--- START ---

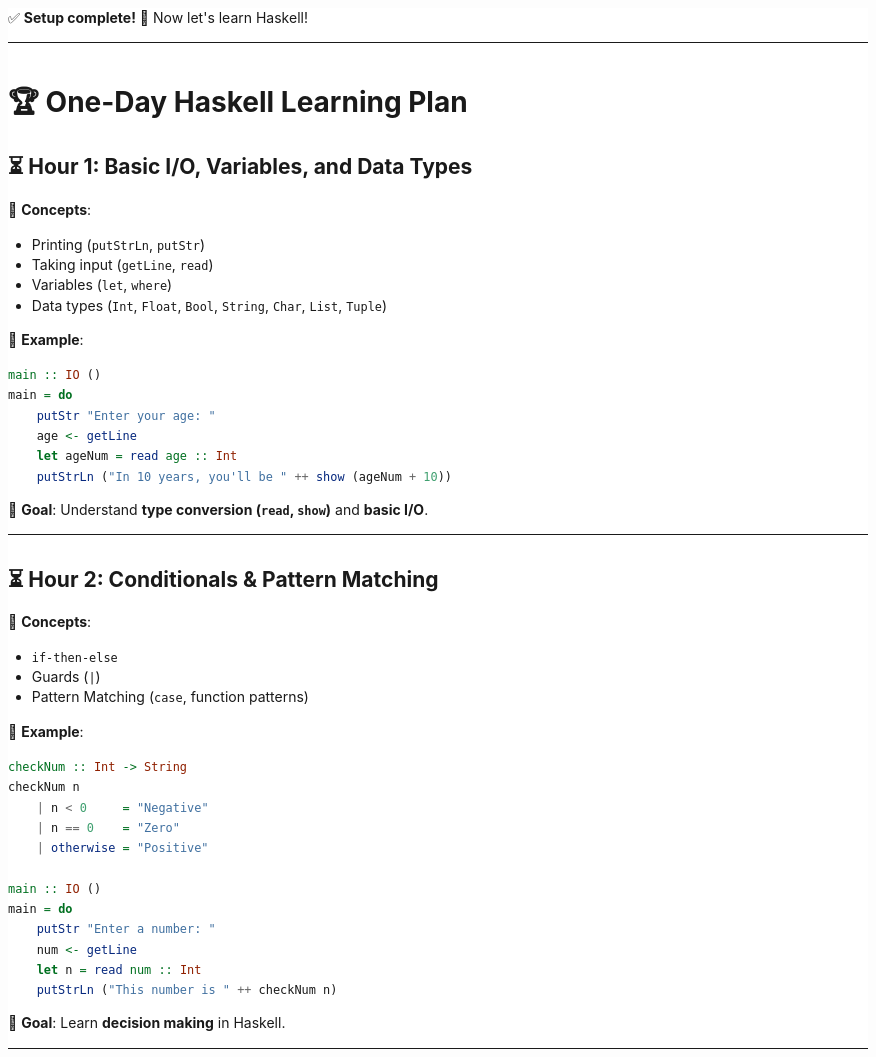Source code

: ✅ **Setup complete!** 🎉 Now let's learn Haskell!  

---

# 🏆 **One-Day Haskell Learning Plan**  

## ⏳ **Hour 1: Basic I/O, Variables, and Data Types**  
🔹 **Concepts**:  
- Printing (`putStrLn`, `putStr`)  
- Taking input (`getLine`, `read`)  
- Variables (`let`, `where`)  
- Data types (`Int`, `Float`, `Bool`, `String`, `Char`, `List`, `Tuple`)  

📝 **Example**:  
```haskell
main :: IO ()
main = do
    putStr "Enter your age: "
    age <- getLine
    let ageNum = read age :: Int
    putStrLn ("In 10 years, you'll be " ++ show (ageNum + 10))
```
🎯 **Goal**: Understand **type conversion (`read`, `show`)** and **basic I/O**.

---

## ⏳ **Hour 2: Conditionals & Pattern Matching**  
🔹 **Concepts**:  
- `if-then-else`  
- Guards (`|`)  
- Pattern Matching (`case`, function patterns)  

📝 **Example**:  
```haskell
checkNum :: Int -> String
checkNum n
    | n < 0     = "Negative"
    | n == 0    = "Zero"
    | otherwise = "Positive"

main :: IO ()
main = do
    putStr "Enter a number: "
    num <- getLine
    let n = read num :: Int
    putStrLn ("This number is " ++ checkNum n)
```
🎯 **Goal**: Learn **decision making** in Haskell.

---
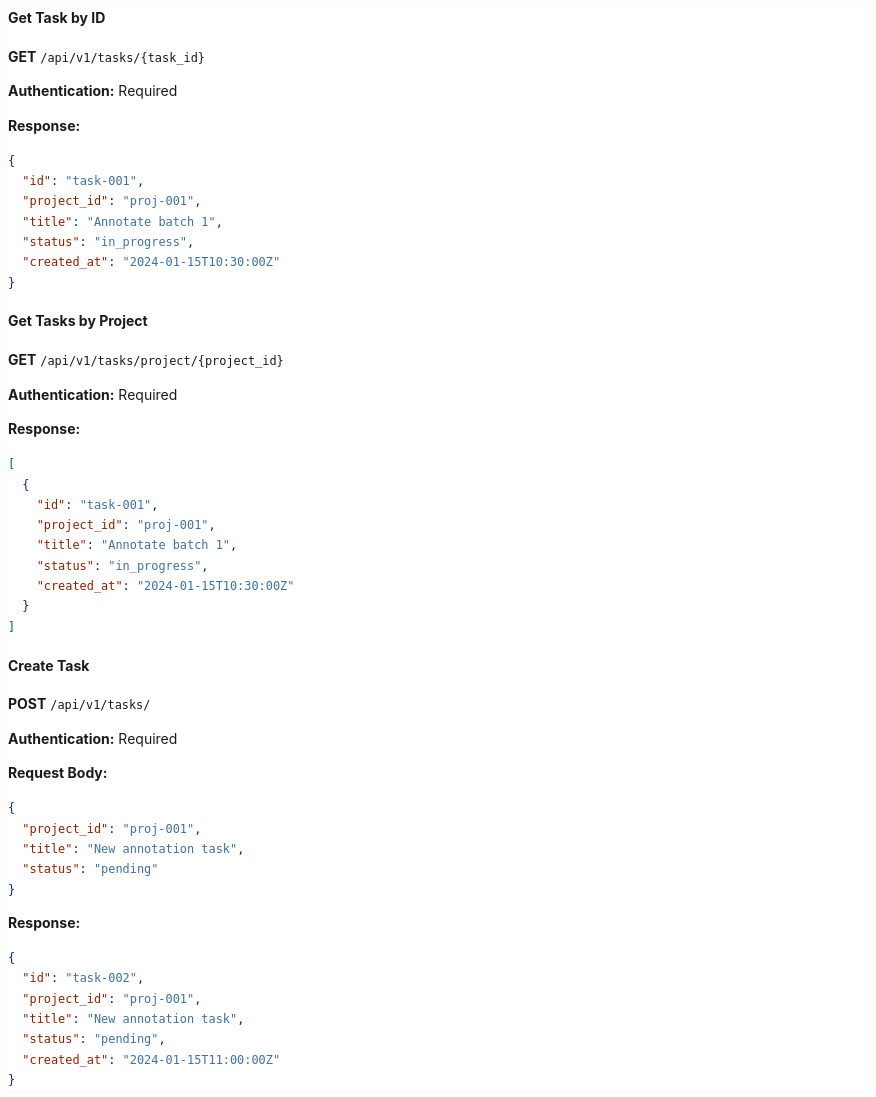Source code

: #### Get Task by ID

**GET** `/api/v1/tasks/{task_id}`

**Authentication:** Required

**Response:**
```json
{
  "id": "task-001",
  "project_id": "proj-001",
  "title": "Annotate batch 1",
  "status": "in_progress",
  "created_at": "2024-01-15T10:30:00Z"
}
```

#### Get Tasks by Project

**GET** `/api/v1/tasks/project/{project_id}`

**Authentication:** Required

**Response:**
```json
[
  {
    "id": "task-001",
    "project_id": "proj-001",
    "title": "Annotate batch 1",
    "status": "in_progress",
    "created_at": "2024-01-15T10:30:00Z"
  }
]
```

#### Create Task

**POST** `/api/v1/tasks/`

**Authentication:** Required

**Request Body:**
```json
{
  "project_id": "proj-001",
  "title": "New annotation task",
  "status": "pending"
}
```

**Response:**
```json
{
  "id": "task-002",
  "project_id": "proj-001",
  "title": "New annotation task",
  "status": "pending",
  "created_at": "2024-01-15T11:00:00Z"
}
```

--- END ---

Filter the entries by the string "show" and copy each matching line.

▶ Written solution
    putStrLn ("In 10 years, you'll be " ++ show (ageNum + 10))
🎯 **Goal**: Understand **type conversion (`read`, `show`)** and **basic I/O**.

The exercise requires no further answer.